Calvinistic and Arminian Theology are both flawed

There are two extreme views about predestination. Calvinism (named after Calvin), sees each christians as being individually "effectually called", and picked out by God, because God has known him from the beginning of the world. This view strongly emphasises God's part in man's salvation. Having been thus "effectually called" and chosen by God, Calvinism teaches that each christian must be eternally secure, with the implication that regardless of what a person does later he will not be finally lost. Although most Calvinists do remain careful to go on walking with God, the security doctrine can lead to smugness and complacency. The main difficulties seen by detractors, is that man's responsibilities and freedom appear to be undermined. A more serious objection concerns those whom God chooses not to save, with the implication that some men were always destined by God to damnation. Most (but not all) Calvinists reject this "double-predestination" view, as it appears to undermine the God's justice.

The alternative view, commonly referred to as Arminianism (named after Arminius), puts a much greater emphasis on human freedom and responsibility, but at the expense of God's sovereignty. The eternal security doctrine is rejected as being inconsistent with the warnings of scripture. The views of this school of theology were condemned by the Synod of Dort, a council of protestant churches summoned to assess its validity. People who have Arminian tendencies tend to ignore predestination issues, and regard it as a particular obsession of Paul arising from his Jewish background with its emphasis on being the chosen people.

(The differences in practice between the two schools of thought are most evident in evangelism. Arminians are inclined to present the gospel as a "free offer" from God which He invites people to accept. The implication is that people can become christians as a result of their own decision to do so. As a result they are inclined to use a wide variety of evangelistic methods to make the gospel attractive. Calvinists strongly deny that anyone can become a christian by his own choice, since Christ made it clear that no one could come to Him unless the Father draws him (John 6:44). Calvinists therefore put the emphasis on God's command to men to repent and believe in Christ. They usually avoid gimicky presentations of the gospel and put more emphasis on intellectual content in preaching. As far as practical evangelism is concerned, the Calvinistic approach is more in line with New Testament practice.)

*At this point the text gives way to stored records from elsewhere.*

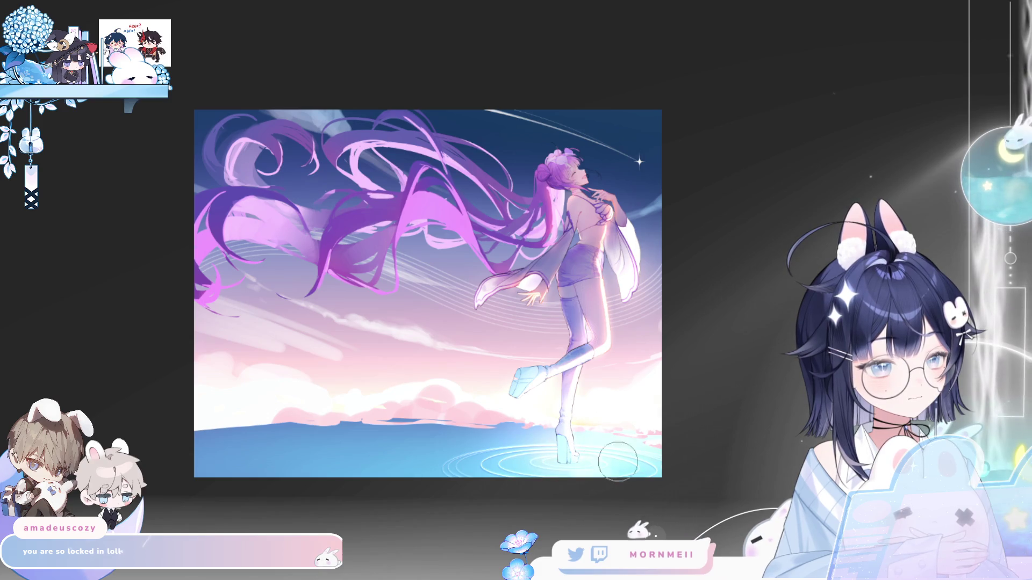
key(h)
key(h)
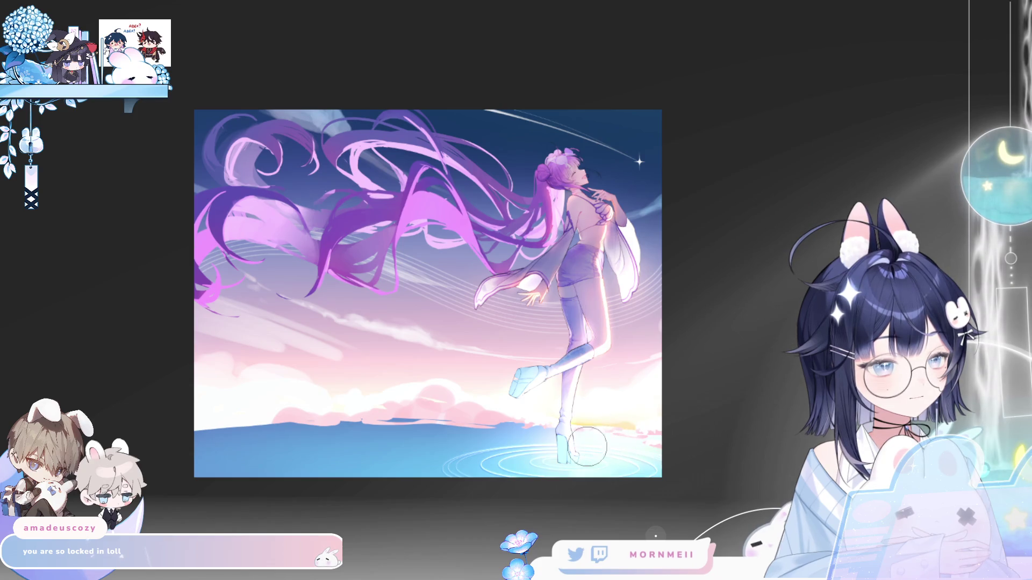
key(h)
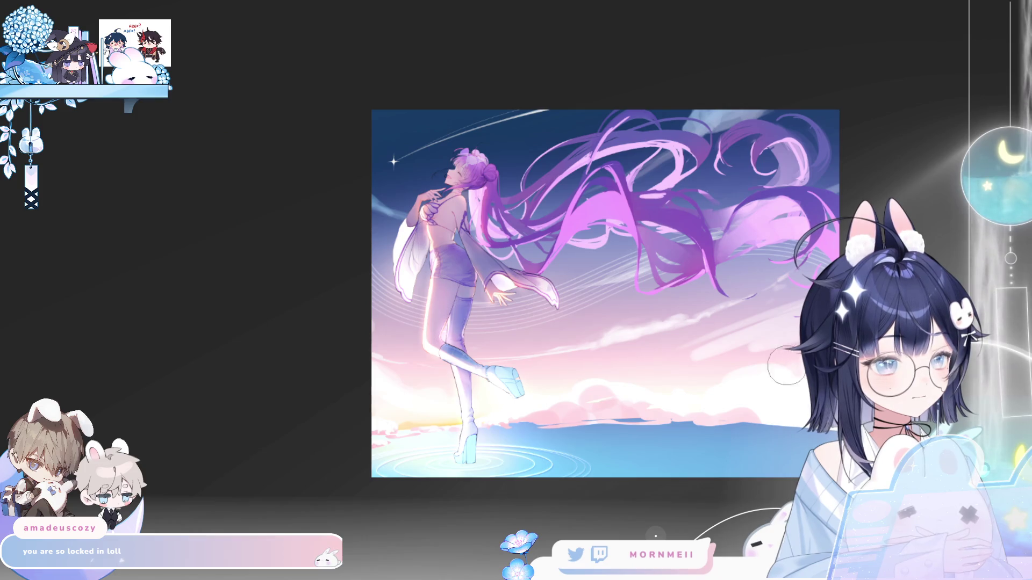
Enlarge the brush, check the glow in mirrored views, and zoom in on the boots.
key(h)
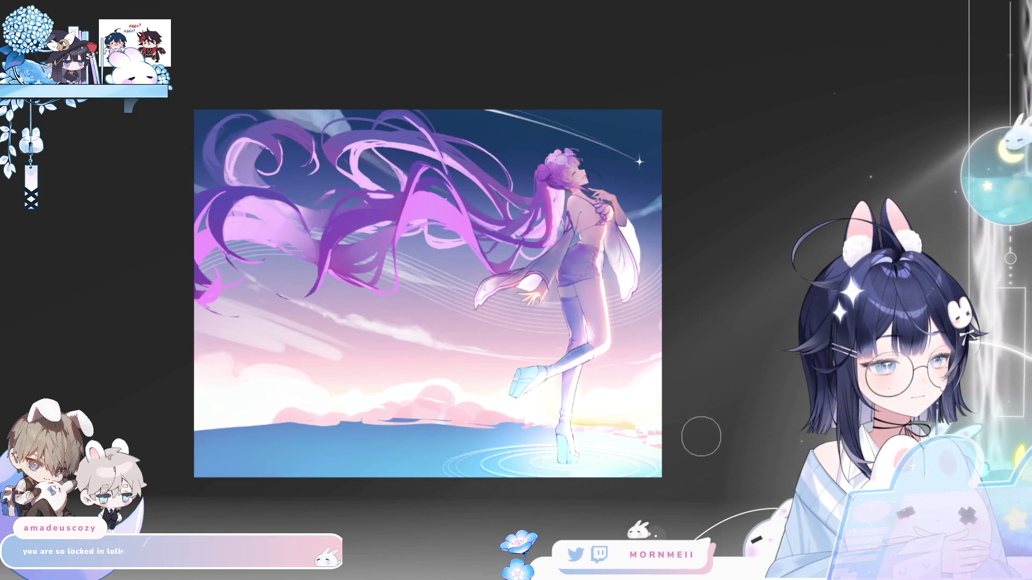
key(bracketright)
key(bracketright)
key(bracketright)
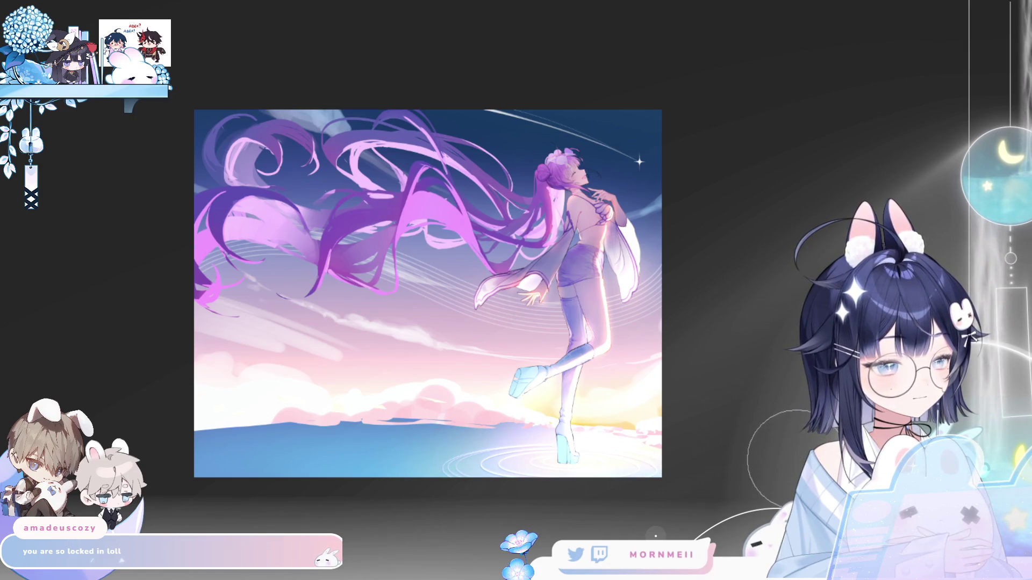
key(h)
key(h)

This paper considers the underlying theology concerning predestination. Neither school of theology does justice to scripture: the Calvinistic school errs through its emphasis on the predestination of individuals to be saved, while Arminians more or less deny predestination as a concept. It will be shown that a right understanding of predestination not only exalts Christ, but also reveals the plan and purpose of God for His people.

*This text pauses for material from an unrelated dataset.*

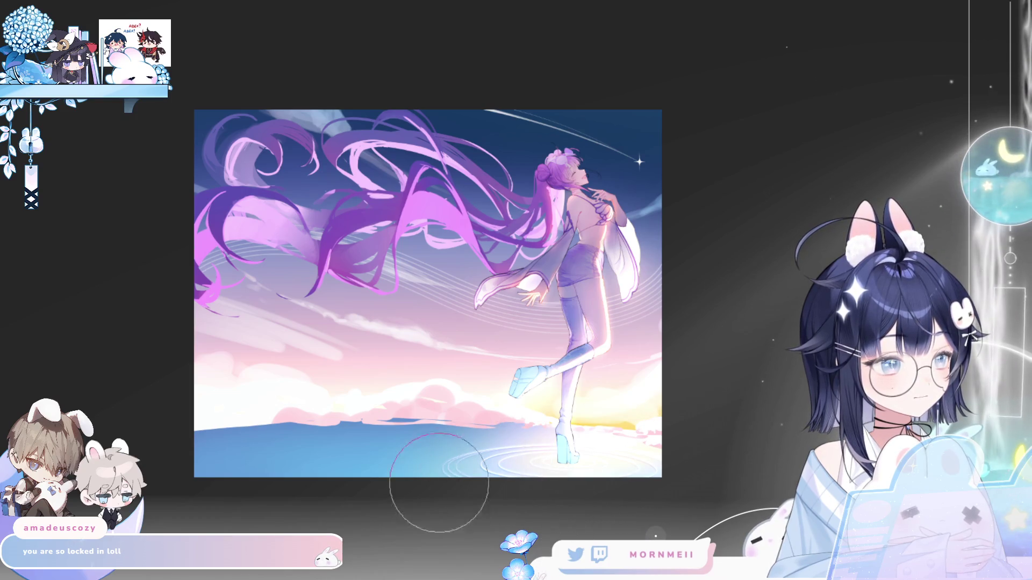
key(h)
key(h)
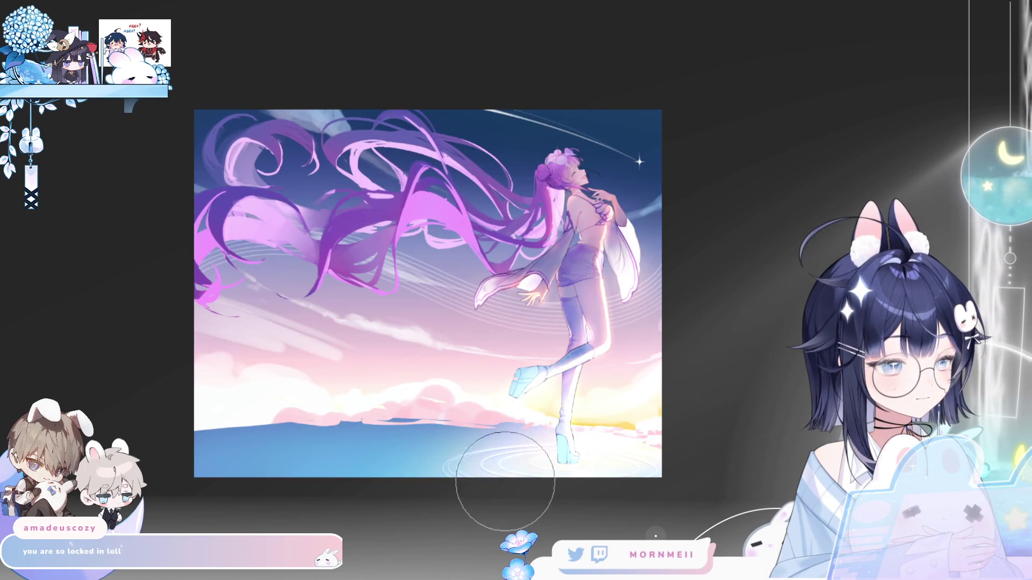
key(h)
key(h)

God's Predestination is the fruit of His covenants with people who pleased Him

After the Fall, Adam was thrown out of the garden. Since then God has been on the look out for people who please him and whom He could bless. This is a recurrent Old Testament theme. God looks for man after his own heart (1 Samuel 13:14). After Enoch, who walked with God until God took him (Genesis 5:24), there was Noah who was righteous: God saved him and condemned the world. God saved Noah (and his family with him) because he was righteous: this was not a random or arbitrary choice. The next to find God's favour was Abraham: he lived in a pagan situation: but he heard God, so he must have had a desire for reality, to meet God. God called him out of Ur of the Chaldees, and took him through various trials, and gave him many promises. God gave him the promises after he had been through the trials, and had demonstrated that his heart was towards God. God particularly tested Abraham (Genesis 22) over the promise He had already given him concerning Isaac, the one through whom he was to have many descendants. After this God made promises to Abraham concerning his seed (Genesis 22:16-18). The New Testament reveals that in Genesis 22:18 the "seed" refers to Christ (Galatians 3:16).

David, was not someone that men would pick out to be king when he was a young shepherd boy, but God did. Men choose someone with obvious talents like king Saul, or even David's brothers. Samuel was nearly taken in by them (1 Samuel 16:6), but God told Samuel that God's criterion is the attitude of heart (1 Samuel 16:7). David knew God, he knew the power of God to deliver him (1 Samuel 17:34-37), he had set his heart to seek the LORD, and what God could do. God said of him "Here is a man after my own heart" (1 Samuel 13:14). God gave David promises concerning his seed (2 Samuel 7:12- 15): although these words had some application to his immediate descendants, they obtained their real fulfilment in Christ (this is true even of 2 Samuel 7:14: Christ bore the stripes of men on our behalf).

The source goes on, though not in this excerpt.